Task item
The entries are given below. Output each one unchanged.
-------- Recorded data
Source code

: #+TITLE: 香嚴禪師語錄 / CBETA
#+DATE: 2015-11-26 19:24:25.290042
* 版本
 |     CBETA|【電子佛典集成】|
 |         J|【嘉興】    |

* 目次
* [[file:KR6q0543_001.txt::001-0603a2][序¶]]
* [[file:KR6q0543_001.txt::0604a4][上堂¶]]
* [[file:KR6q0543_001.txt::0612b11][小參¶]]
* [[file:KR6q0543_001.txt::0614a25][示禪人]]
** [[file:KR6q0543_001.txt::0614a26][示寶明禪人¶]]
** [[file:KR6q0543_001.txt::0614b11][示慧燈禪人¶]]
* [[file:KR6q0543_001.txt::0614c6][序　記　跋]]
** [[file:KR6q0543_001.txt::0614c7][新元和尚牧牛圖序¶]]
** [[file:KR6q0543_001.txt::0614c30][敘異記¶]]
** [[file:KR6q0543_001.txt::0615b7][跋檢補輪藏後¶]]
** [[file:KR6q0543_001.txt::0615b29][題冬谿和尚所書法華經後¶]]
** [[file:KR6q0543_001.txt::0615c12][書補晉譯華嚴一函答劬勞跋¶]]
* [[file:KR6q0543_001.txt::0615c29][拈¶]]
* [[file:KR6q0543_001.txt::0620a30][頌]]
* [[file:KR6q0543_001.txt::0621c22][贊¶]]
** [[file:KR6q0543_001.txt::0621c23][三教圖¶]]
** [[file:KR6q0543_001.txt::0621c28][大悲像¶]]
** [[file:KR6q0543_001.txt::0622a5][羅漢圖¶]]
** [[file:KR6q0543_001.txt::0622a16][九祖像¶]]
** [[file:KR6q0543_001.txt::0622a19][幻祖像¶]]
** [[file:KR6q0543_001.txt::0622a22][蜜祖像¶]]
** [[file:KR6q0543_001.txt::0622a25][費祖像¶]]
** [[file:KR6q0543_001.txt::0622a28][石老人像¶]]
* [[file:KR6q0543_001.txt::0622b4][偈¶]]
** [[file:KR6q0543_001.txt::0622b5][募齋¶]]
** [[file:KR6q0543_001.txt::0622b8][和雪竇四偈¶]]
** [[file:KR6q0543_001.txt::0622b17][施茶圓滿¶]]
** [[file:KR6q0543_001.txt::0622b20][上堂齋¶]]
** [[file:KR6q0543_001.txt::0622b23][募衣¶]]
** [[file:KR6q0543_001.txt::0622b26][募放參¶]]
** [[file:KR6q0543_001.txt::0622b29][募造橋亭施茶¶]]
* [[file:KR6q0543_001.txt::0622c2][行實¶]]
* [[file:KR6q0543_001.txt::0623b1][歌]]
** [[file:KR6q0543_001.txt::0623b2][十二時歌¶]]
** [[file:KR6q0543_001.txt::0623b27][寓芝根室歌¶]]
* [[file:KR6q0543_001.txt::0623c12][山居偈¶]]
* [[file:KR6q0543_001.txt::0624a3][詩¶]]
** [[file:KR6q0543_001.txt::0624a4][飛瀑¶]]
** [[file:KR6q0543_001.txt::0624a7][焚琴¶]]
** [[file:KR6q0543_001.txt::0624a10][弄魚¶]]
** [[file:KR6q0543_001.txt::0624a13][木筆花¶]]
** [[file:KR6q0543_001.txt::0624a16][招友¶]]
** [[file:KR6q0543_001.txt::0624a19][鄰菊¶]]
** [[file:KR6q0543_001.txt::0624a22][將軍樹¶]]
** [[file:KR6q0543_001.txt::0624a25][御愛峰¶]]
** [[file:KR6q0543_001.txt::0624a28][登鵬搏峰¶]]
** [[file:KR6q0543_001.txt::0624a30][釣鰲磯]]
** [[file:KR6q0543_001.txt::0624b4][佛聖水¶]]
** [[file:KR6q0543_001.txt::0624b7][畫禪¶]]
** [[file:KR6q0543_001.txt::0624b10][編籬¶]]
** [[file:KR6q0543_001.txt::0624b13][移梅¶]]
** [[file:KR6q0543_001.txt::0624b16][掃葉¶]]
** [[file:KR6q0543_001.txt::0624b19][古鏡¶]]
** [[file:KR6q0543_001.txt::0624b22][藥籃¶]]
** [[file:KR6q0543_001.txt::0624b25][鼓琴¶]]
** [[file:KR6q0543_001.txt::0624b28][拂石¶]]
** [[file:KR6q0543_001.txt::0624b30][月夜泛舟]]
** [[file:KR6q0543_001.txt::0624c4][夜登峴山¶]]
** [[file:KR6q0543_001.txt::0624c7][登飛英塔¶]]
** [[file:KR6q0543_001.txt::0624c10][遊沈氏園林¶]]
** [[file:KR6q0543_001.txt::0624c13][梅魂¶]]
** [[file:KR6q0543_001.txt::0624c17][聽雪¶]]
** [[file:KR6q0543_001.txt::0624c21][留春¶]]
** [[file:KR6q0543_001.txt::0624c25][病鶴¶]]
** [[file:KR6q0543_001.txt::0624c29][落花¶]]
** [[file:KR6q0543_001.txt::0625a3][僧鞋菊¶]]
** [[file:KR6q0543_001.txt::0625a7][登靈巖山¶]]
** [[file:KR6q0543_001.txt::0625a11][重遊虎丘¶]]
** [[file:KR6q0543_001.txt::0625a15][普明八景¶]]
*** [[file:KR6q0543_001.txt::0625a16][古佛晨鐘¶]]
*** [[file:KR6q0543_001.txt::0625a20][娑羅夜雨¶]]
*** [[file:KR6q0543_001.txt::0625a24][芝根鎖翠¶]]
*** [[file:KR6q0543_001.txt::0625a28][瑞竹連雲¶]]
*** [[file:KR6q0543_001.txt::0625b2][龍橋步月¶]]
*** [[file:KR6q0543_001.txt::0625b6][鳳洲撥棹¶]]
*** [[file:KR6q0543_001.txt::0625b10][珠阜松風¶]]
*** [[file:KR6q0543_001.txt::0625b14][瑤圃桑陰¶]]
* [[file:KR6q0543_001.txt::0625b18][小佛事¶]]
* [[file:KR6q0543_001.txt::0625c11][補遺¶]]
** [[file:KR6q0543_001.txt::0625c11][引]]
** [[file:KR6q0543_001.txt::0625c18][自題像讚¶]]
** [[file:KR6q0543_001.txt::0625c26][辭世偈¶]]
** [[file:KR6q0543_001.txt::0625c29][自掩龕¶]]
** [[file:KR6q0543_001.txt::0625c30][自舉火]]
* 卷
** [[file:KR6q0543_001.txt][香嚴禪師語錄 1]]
----------------
Completed task
Source code

: #+TITLE: 香嚴禪師語錄 / CBETA
#+DATE: 2015-11-26 19:24:25.290042
* 版本
 |     CBETA|【電子佛典集成】|
 |         J|【嘉興】    |

* 目次
* [[file:KR6q0543_001.txt::001-0603a2][序¶]]
* [[file:KR6q0543_001.txt::0604a4][上堂¶]]
* [[file:KR6q0543_001.txt::0612b11][小參¶]]
* [[file:KR6q0543_001.txt::0614a25][示禪人]]
** [[file:KR6q0543_001.txt::0614a26][示寶明禪人¶]]
** [[file:KR6q0543_001.txt::0614b11][示慧燈禪人¶]]
* [[file:KR6q0543_001.txt::0614c6][序　記　跋]]
** [[file:KR6q0543_001.txt::0614c7][新元和尚牧牛圖序¶]]
** [[file:KR6q0543_001.txt::0614c30][敘異記¶]]
** [[file:KR6q0543_001.txt::0615b7][跋檢補輪藏後¶]]
** [[file:KR6q0543_001.txt::0615b29][題冬谿和尚所書法華經後¶]]
** [[file:KR6q0543_001.txt::0615c12][書補晉譯華嚴一函答劬勞跋¶]]
* [[file:KR6q0543_001.txt::0615c29][拈¶]]
* [[file:KR6q0543_001.txt::0620a30][頌]]
* [[file:KR6q0543_001.txt::0621c22][贊¶]]
** [[file:KR6q0543_001.txt::0621c23][三教圖¶]]
** [[file:KR6q0543_001.txt::0621c28][大悲像¶]]
** [[file:KR6q0543_001.txt::0622a5][羅漢圖¶]]
** [[file:KR6q0543_001.txt::0622a16][九祖像¶]]
** [[file:KR6q0543_001.txt::0622a19][幻祖像¶]]
** [[file:KR6q0543_001.txt::0622a22][蜜祖像¶]]
** [[file:KR6q0543_001.txt::0622a25][費祖像¶]]
** [[file:KR6q0543_001.txt::0622a28][石老人像¶]]
* [[file:KR6q0543_001.txt::0622b4][偈¶]]
** [[file:KR6q0543_001.txt::0622b5][募齋¶]]
** [[file:KR6q0543_001.txt::0622b8][和雪竇四偈¶]]
** [[file:KR6q0543_001.txt::0622b17][施茶圓滿¶]]
** [[file:KR6q0543_001.txt::0622b20][上堂齋¶]]
** [[file:KR6q0543_001.txt::0622b23][募衣¶]]
** [[file:KR6q0543_001.txt::0622b26][募放參¶]]
** [[file:KR6q0543_001.txt::0622b29][募造橋亭施茶¶]]
* [[file:KR6q0543_001.txt::0622c2][行實¶]]
* [[file:KR6q0543_001.txt::0623b1][歌]]
** [[file:KR6q0543_001.txt::0623b2][十二時歌¶]]
** [[file:KR6q0543_001.txt::0623b27][寓芝根室歌¶]]
* [[file:KR6q0543_001.txt::0623c12][山居偈¶]]
* [[file:KR6q0543_001.txt::0624a3][詩¶]]
** [[file:KR6q0543_001.txt::0624a4][飛瀑¶]]
** [[file:KR6q0543_001.txt::0624a7][焚琴¶]]
** [[file:KR6q0543_001.txt::0624a10][弄魚¶]]
** [[file:KR6q0543_001.txt::0624a13][木筆花¶]]
** [[file:KR6q0543_001.txt::0624a16][招友¶]]
** [[file:KR6q0543_001.txt::0624a19][鄰菊¶]]
** [[file:KR6q0543_001.txt::0624a22][將軍樹¶]]
** [[file:KR6q0543_001.txt::0624a25][御愛峰¶]]
** [[file:KR6q0543_001.txt::0624a28][登鵬搏峰¶]]
** [[file:KR6q0543_001.txt::0624a30][釣鰲磯]]
** [[file:KR6q0543_001.txt::0624b4][佛聖水¶]]
** [[file:KR6q0543_001.txt::0624b7][畫禪¶]]
** [[file:KR6q0543_001.txt::0624b10][編籬¶]]
** [[file:KR6q0543_001.txt::0624b13][移梅¶]]
** [[file:KR6q0543_001.txt::0624b16][掃葉¶]]
** [[file:KR6q0543_001.txt::0624b19][古鏡¶]]
** [[file:KR6q0543_001.txt::0624b22][藥籃¶]]
** [[file:KR6q0543_001.txt::0624b25][鼓琴¶]]
** [[file:KR6q0543_001.txt::0624b28][拂石¶]]
** [[file:KR6q0543_001.txt::0624b30][月夜泛舟]]
** [[file:KR6q0543_001.txt::0624c4][夜登峴山¶]]
** [[file:KR6q0543_001.txt::0624c7][登飛英塔¶]]
** [[file:KR6q0543_001.txt::0624c10][遊沈氏園林¶]]
** [[file:KR6q0543_001.txt::0624c13][梅魂¶]]
** [[file:KR6q0543_001.txt::0624c17][聽雪¶]]
** [[file:KR6q0543_001.txt::0624c21][留春¶]]
** [[file:KR6q0543_001.txt::0624c25][病鶴¶]]
** [[file:KR6q0543_001.txt::0624c29][落花¶]]
** [[file:KR6q0543_001.txt::0625a3][僧鞋菊¶]]
** [[file:KR6q0543_001.txt::0625a7][登靈巖山¶]]
** [[file:KR6q0543_001.txt::0625a11][重遊虎丘¶]]
** [[file:KR6q0543_001.txt::0625a15][普明八景¶]]
*** [[file:KR6q0543_001.txt::0625a16][古佛晨鐘¶]]
*** [[file:KR6q0543_001.txt::0625a20][娑羅夜雨¶]]
*** [[file:KR6q0543_001.txt::0625a24][芝根鎖翠¶]]
*** [[file:KR6q0543_001.txt::0625a28][瑞竹連雲¶]]
*** [[file:KR6q0543_001.txt::0625b2][龍橋步月¶]]
*** [[file:KR6q0543_001.txt::0625b6][鳳洲撥棹¶]]
*** [[file:KR6q0543_001.txt::0625b10][珠阜松風¶]]
*** [[file:KR6q0543_001.txt::0625b14][瑤圃桑陰¶]]
* [[file:KR6q0543_001.txt::0625b18][小佛事¶]]
* [[file:KR6q0543_001.txt::0625c11][補遺¶]]
** [[file:KR6q0543_001.txt::0625c11][引]]
** [[file:KR6q0543_001.txt::0625c18][自題像讚¶]]
** [[file:KR6q0543_001.txt::0625c26][辭世偈¶]]
** [[file:KR6q0543_001.txt::0625c29][自掩龕¶]]
** [[file:KR6q0543_001.txt::0625c30][自舉火]]
* 卷
** [[file:KR6q0543_001.txt][香嚴禪師語錄 1]]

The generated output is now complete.